- Education: University of Texas, Arlington (Ph.D); University of Texas, Dallas (BS);
- Awards: Henry L. Alder Award for Distinguished Teaching; 25 Under 35 MVP Award;
- Scientific career
- Fields: Mathematics
- Workplaces: Youngstown State University
- Thesis: From Discrete to Continuous Models of Cell Movement: An Application to Medical Implants (2012)
- Doctoral advisor: Hristo Venelinov Kojouharov

= Alicia Prieto Langarica =

American applied mathematician

Alicia Prieto Langarica is an American applied mathematician and professor of mathematics at Youngstown State University.

==Education and career==
Prieto Langarica is the granddaughter of Mexican footballer Max Prieto. She is a graduate of the University of Texas at Dallas, and received her PhD in Applied Mathematics from University of Texas at Arlington in 2012. Her dissertation, From Discrete to Continuous Models of Cell Movement: An Application to Medical Implants was completed under the guidance of Hristo Venelinov Kojouharov.

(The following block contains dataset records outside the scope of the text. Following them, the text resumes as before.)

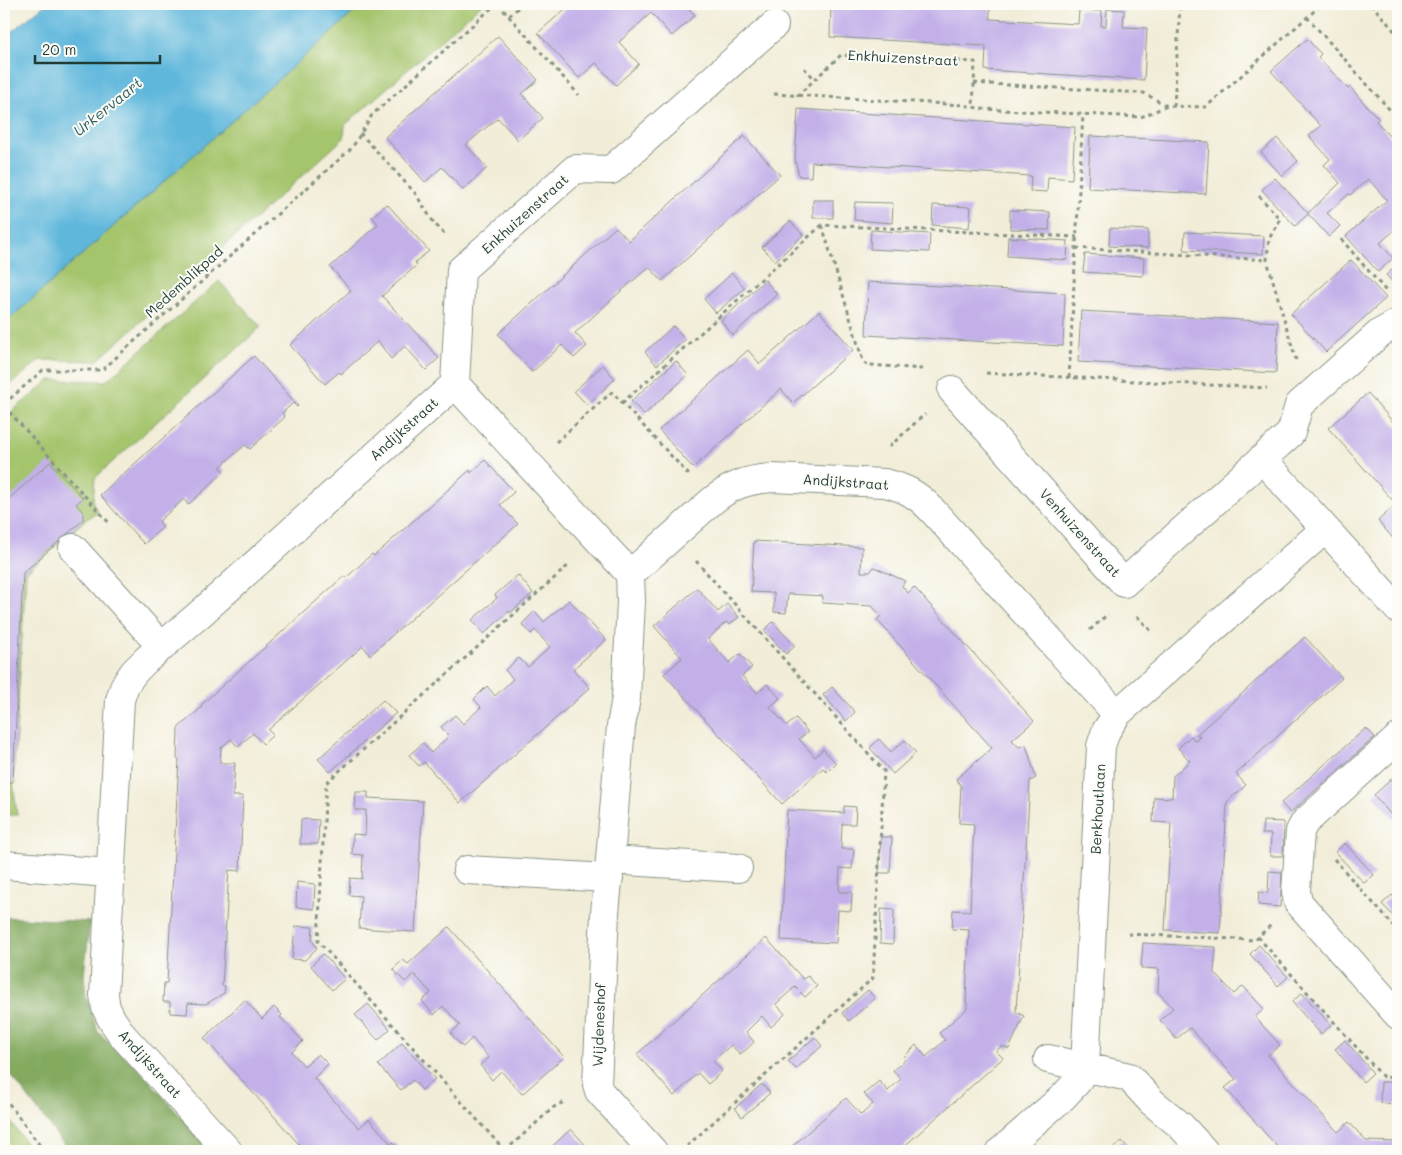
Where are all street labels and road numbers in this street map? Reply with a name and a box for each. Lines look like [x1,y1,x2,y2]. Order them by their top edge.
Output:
street label: Enkhuizenstraat [847,45,959,70]
street label: Enkhuizenstraat [477,169,572,258]
street label: Medemblikpad [141,241,227,322]
street label: Andijkstraat [365,393,442,465]
street label: Andijkstraat [802,469,890,494]
street label: Venhuizenstraat [1035,484,1125,581]
street label: Berkhoutlaan [1086,763,1109,855]
street label: Wijdeneshof [588,982,609,1067]
street label: Andijkstraat [114,1025,186,1102]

She became an assistant professor of mathematics at Youngstown State University faculty in 2012, after she finished her doctorate.

==Contributions==
Prieto Langarica's research focuses on the intersection of mathematics and biology, specifically problems related to the medical field.

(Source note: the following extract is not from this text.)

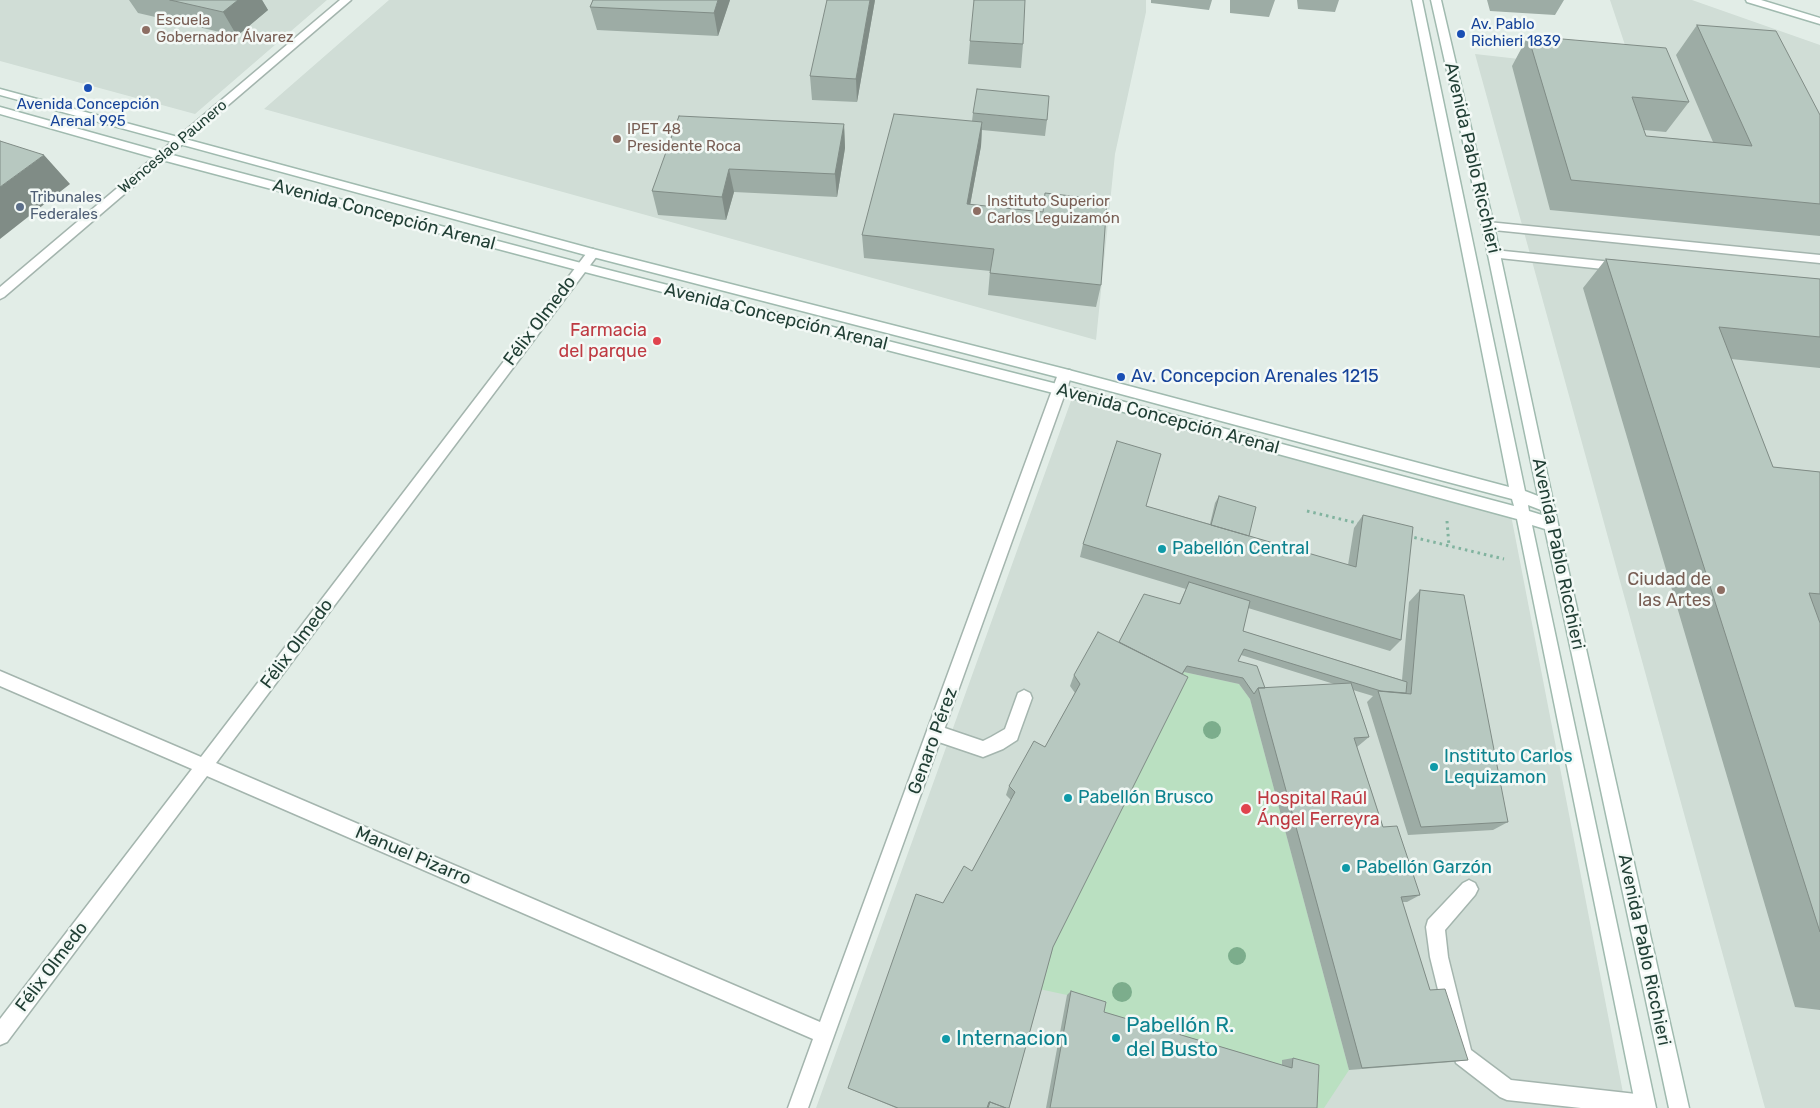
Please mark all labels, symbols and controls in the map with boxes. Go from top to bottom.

She is one of four co-founders of Lathisms, a website that showcases Hispanic and Latinx mathematicians, their research, and their contributions.

In 2019, she became one of the associate directors of Project NExT, a program of the Mathematical Association of America to mentor new doctorates in mathematics.

During the COVID-19 pandemic, she organized events to give students food during shutdown, focusing particularly on the needs of international students stuck in university housing.

==Awards and honors==
Langarica won the Henry L. Alder Award for Distinguished Teaching from the Mathematical Association of America in 2019. She also won the 25 Under 35 Award in 2017, and was nominated for the Athena Award in 2019. She competed for five years in the Mexican Mathematical Olympiad, finishing in first place in two different years.